Me besó de una manera que despegué los pies de la tierra y por un momento la música cesó y perdí la conciencia de donde me encontraba. Tuve que cerrar los ojos y mi piel recogió la tarea del resto de los sentidos para transmitirme una vibración similar a la de un agudo de violín; que me recorrió todas las partes de mi cuerpo, todos mis órganos, neuronas, células, tejidos y huesos para después converger con toda la fuerza en un único punto: mi clítoris.

En ese momento se despegó de mí y me cogió de la mano. Yo le seguía, mirando lo bonito que le hacían el culo esos pantalones negros de pinza y mirándome a mí, con un vestido gris de una sola pieza, sin mangas y sin escote que me llegaba de los hombros hasta medio muslo. Él subía las escaleras y yo quería tocarle el culo.
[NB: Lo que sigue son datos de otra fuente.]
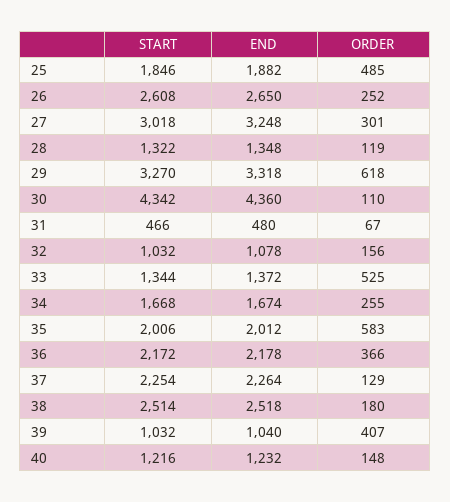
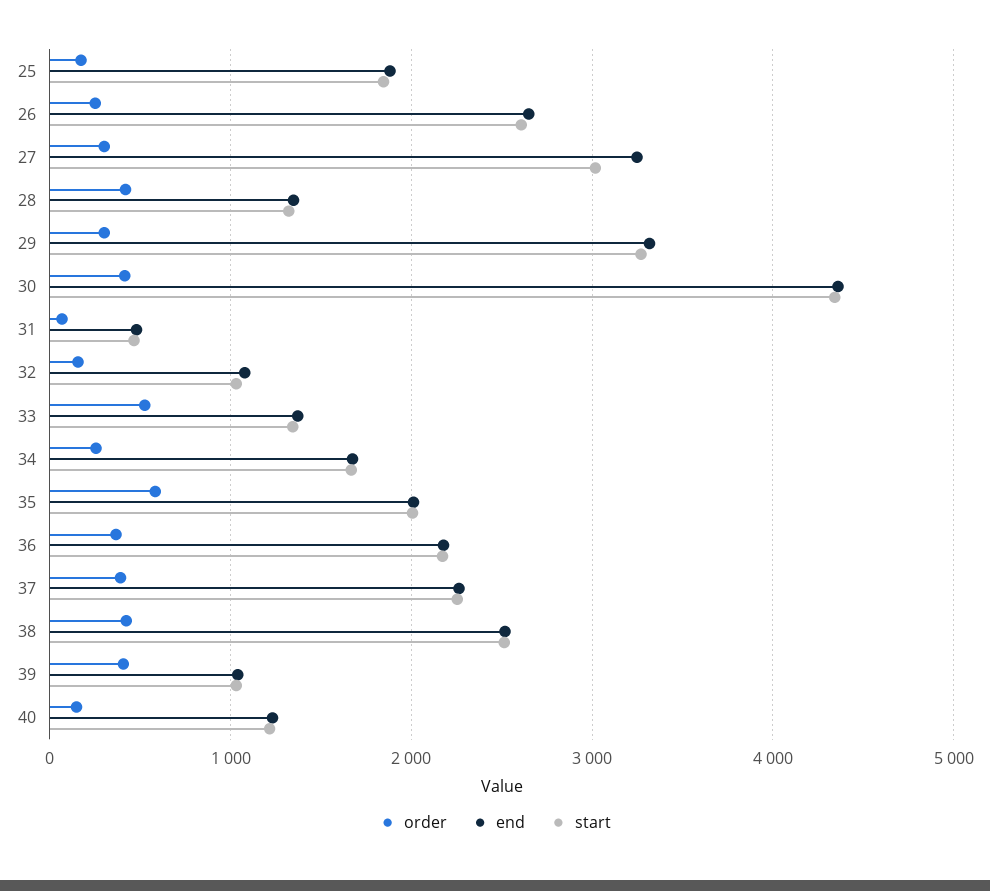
ORDER, 25: 485 -> 200
ORDER, 28: 119 -> 400
ORDER, 29: 618 -> 300
ORDER, 30: 110 -> 400
ORDER, 37: 129 -> 400
ORDER, 38: 180 -> 400

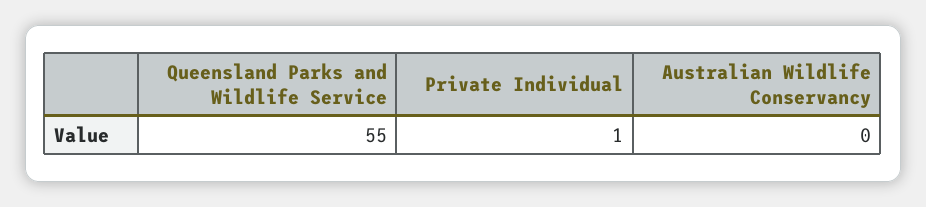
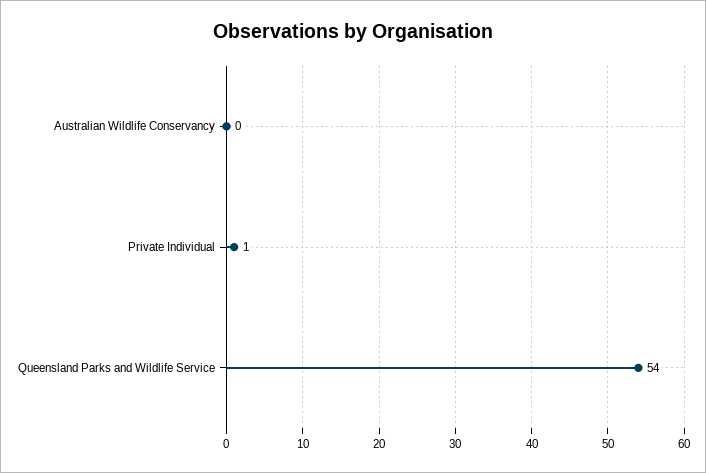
Queensland Parks and Wildlife Service: 55 -> 54

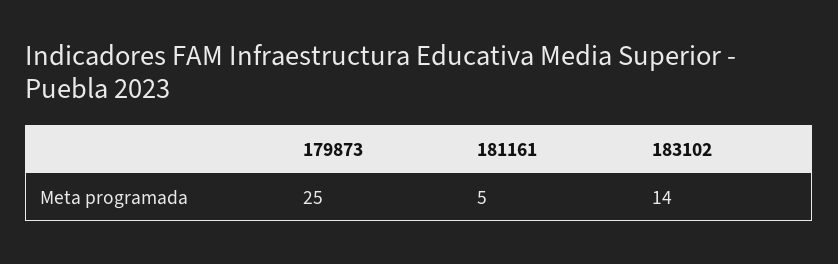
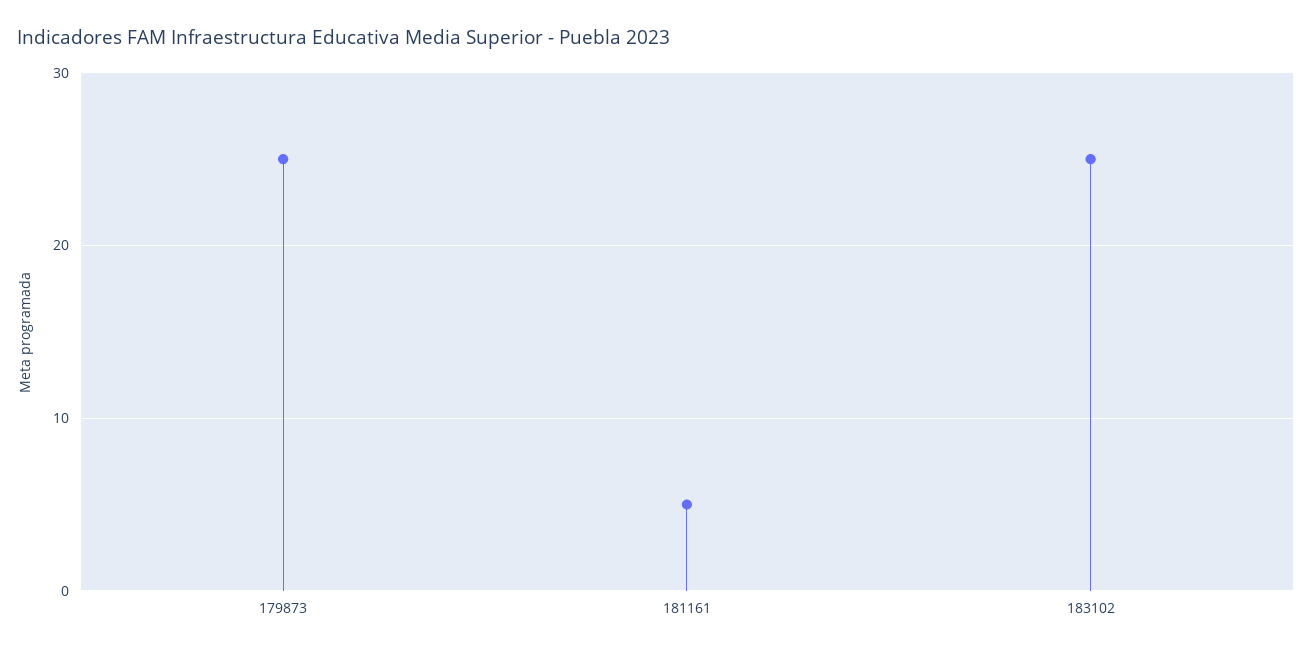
183102: 14 -> 25

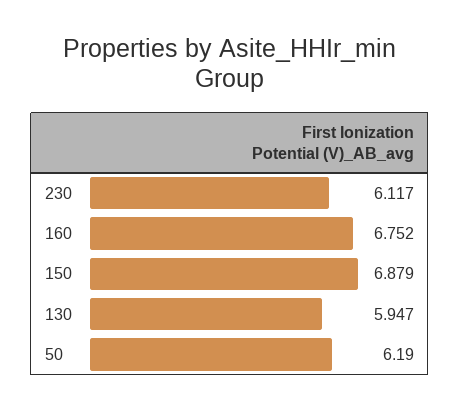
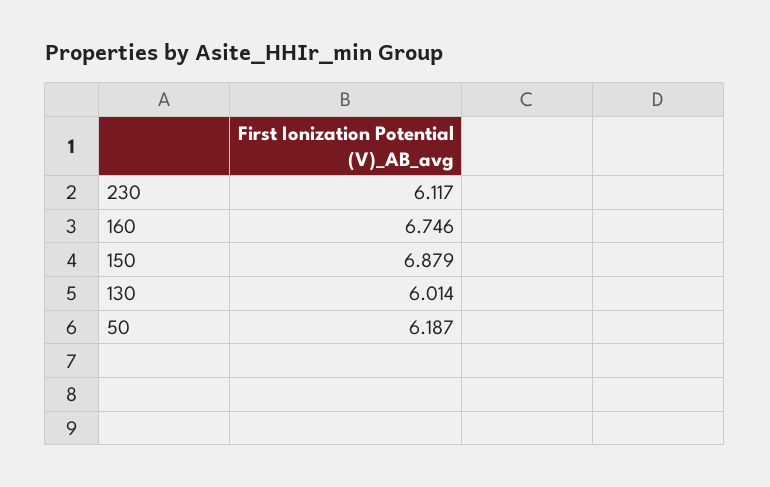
160: 6.752 -> 6.746
130: 5.947 -> 6.014
50: 6.19 -> 6.187

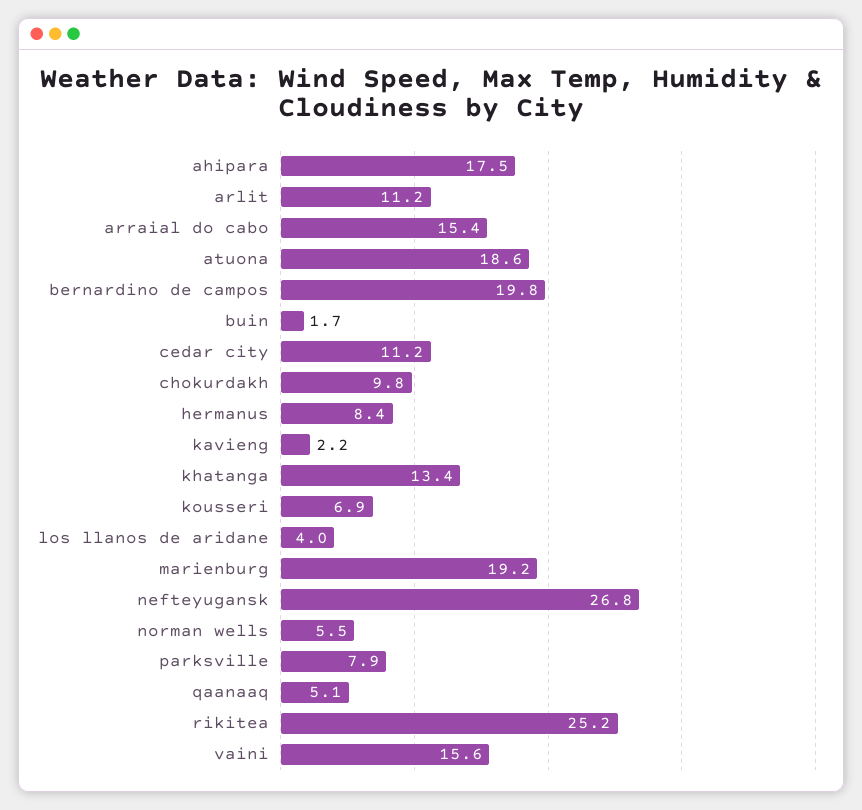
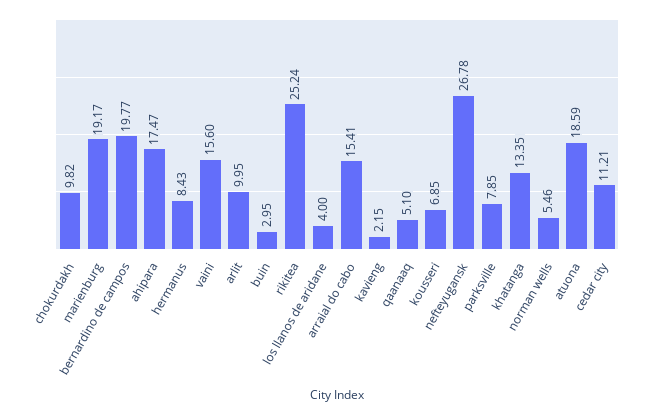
arlit: 11.2 -> 9.95
buin: 1.7 -> 2.95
Me sorprendí sintiendo como se me estaba haciendo la boca agua solo con mirar ese culito.

Llegamos a la azotea. Gijón estaba soberbio en esa noche de agosto. Las sombras que nos proporcionaban las luces de las farolas, de ese color tan indeterminado, entre rojo y calabaza recortaban nuestros cuerpos y velaban nuestros gestos.

Le apoyé en la pared poniéndole las manos en el pecho y me acuclillé abriéndole la cremallera. Seguía resultándome sorprendente lo mucho que me gustaba darle placer oral. Me resultaba tan excitante como si me acariciara él a mí. Noté  como el alcohol hacía mella en su capacidad de respuesta y tenía una media erección, que debido al tamaño de su miembro, resultaba en comparación como una erección plena de otro mortal cualquiera.

Empecé a lamer la puntita, solo recorriéndola con mi lengua, en círculos. Abrí los labios y empecé a meterla en mi boca. Él echó la cabeza hacia atrás y suspiró profundamente. Le oí tragar saliva. A medida que yo aumentaba el ritmo él iba colocando sus manos más cerca de mi cabeza, con cuidado, con miedo, hasta que me la cogió y puso él el ritmo. Su orgasmo estaba cerca, muy cerca; susurraba, su respiración se agitaba, estaba apunto.

Me detuve y la saqué de mi boca. Él me miró perplejo y con un pelín de fastidio. Yo le miré le di un beso en los labios y le dije:

- No seas egoistaaaaaaa...

A continuación me puse de espaldas a él y coloqué sus manos en mis caderas. Empezó a subirme el vestido y yo me eché hacia delante para favorecer la penetración que estaba deseando.

El no se anduvo en bromas. Con un golpe seco la clavó hasta el fondo. Grité. Luego se me escapó una risita, pero tuve que gritar.

Empezó el vaivén. Él sabía perfectamente lo que a mi me gustaba, lo que yo quería y como lo quería.

Sabía como me gustaba que me apretara el pecho y que me cogiera de las caderas y del pelo, que me besara en la nuca y que susurrara lo mucho que le gustaba en mi oído.
Gracias al alcohol la cosa duró mucho tiempo y aunque pude correrme solo dos veces porque también a mi la carga etílica me afectó.

El caso es que fue fabuloso, como todas las veces que hago el amor con él, solo que esta era muy particular; no sé, cuando terminamos y me tenía apretadita contra él, fumando en esa azotea, con Gijón a mis pies... no sé. Fue algo mágico.

Los gatos seguían vagando por los tejados y el mar estaba en calma, pero fue algo mágico.